Peygamber Efendimizin Hicreti

04/04/2024
29
A+
A-
Peygamber Efendimizin Hicreti

Peygamber Efendimiz Kureyşi, Allah’a iman etmeye ve puta tapmamaya davet ederken, bir taraftan da kendisine yardımcı olmaları için kabile başkanlarına başvuruyordu. Kureyşliler, ecdat ve babalarının taptıkları putları terk etmek zor geldi de, Resul-i Ekrem Efendimizle alay etmeye ve ayak takımını üzerine saldırtmaya başladılar. Bu sefihler, O’nu taşlıyor ve sihirbazlıkla itham ediyordu.

Peygamberimiz Efendimiz ise, kavminin kendisine yaptığı insanlık dışı eziyete ve alay etmelerine sabrediyor ve onları bağışlaması için Allah’a dua ediyor; “Allah’ım, kavmimi bağışla, çünkü onlar benim kadrimi bilmiyorlar” diyordu.

İnsana, izzet-i nefsiyle alay etmekten ve ihanette bulunmaktan daha ağır gelen bir şey yoktur. Fakat Resul-i Ekrem Efendimizin şehameti ve ahlakının yüceliği sebebiyle kendisine yapılan kötülüklerden vazgeçiyor, kendisiyle alay etmelerine ve ihanette bulunmalarına sabırla karşı koyuyor ve afv ile mukabelede bulunuyordu.

Resul-i Ekrem Efendimiz, taş kalpli ve bozuk tabiatlı Kureyş arasında on sene kaldı. Onların bitmek tükenmek bilmeyen kötülüklerini müsamaha ile karşıladı. Durmadan usanmadan onları İslam’a davet ettiyse de bu davet, onlara inat ve ululanmaktan başka bir fayda vermedi.

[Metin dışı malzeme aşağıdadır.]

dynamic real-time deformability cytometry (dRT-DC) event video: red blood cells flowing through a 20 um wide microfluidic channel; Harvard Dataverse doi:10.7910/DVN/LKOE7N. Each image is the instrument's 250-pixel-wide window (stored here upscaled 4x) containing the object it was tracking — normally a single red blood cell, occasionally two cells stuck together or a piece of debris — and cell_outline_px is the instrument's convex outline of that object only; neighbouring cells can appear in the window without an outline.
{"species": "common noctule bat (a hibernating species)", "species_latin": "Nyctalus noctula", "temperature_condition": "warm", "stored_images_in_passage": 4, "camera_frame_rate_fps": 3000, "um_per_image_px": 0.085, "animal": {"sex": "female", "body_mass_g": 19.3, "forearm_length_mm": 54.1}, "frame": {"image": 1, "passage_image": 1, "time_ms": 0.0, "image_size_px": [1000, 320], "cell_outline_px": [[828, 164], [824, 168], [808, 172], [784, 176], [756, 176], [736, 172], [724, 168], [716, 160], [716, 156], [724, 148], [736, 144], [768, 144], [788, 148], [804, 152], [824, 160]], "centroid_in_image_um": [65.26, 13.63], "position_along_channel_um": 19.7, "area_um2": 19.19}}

“Bunlar şeytan mensuplarıdır. Gözünüzü açın ki, şeytan fırkasına tabi olanlar, hakikaten hüsrana düşenlerin ta kendileridir (1)”

Çeşitli yollarla, hatta üzerlerine melik olmasını da teklif ederek Peygamberimiz Efendimizi davasından vazgeçirmeye çalıştılar, fakat Peygamberimiz; “Allah’a yemin ederim ki, güneşi sağ elime, ayı da sol elime koysalar, Allah’ın bana emrettiği gibi İslam’a davet etme işinden vazgeçici değilim” buyurdu ve bu davada azimli ve kararlı olduğunu kendilerine duyurdu.

Peygamberimiz Efendimizi davasından vazgeçiremeyeceklerini, İslamiyet’in yayılmakta ve Müslümanların çoğalmakta olduğunu gördükleri zaman telaşa düştüler. İslamiyet’in yayılışını durdurmak için tedbir düşünmeye başladılar, bu maksatla bir karara varmak üzere “Daru’n-Nedve”de toplandılar.

Bu şeytan taifesinden her biri fikrini söyledi, fakat Ebu Cehil’in fikrinden başka hiçbirinin fikri beğenilmedi. Ebu Cehil, her kabileden bir kişi seçilerek teşkil edilecek bir topluluk tarafından Peygamberimizin öldürülmesini, kanının kabileler arasına dağılmasını ve böylece Abdi Menaf oğulları bütün kabilelerle savaş etmeğe cüret edemeyeceklerini söyledi. Bu teklif kabul edildi.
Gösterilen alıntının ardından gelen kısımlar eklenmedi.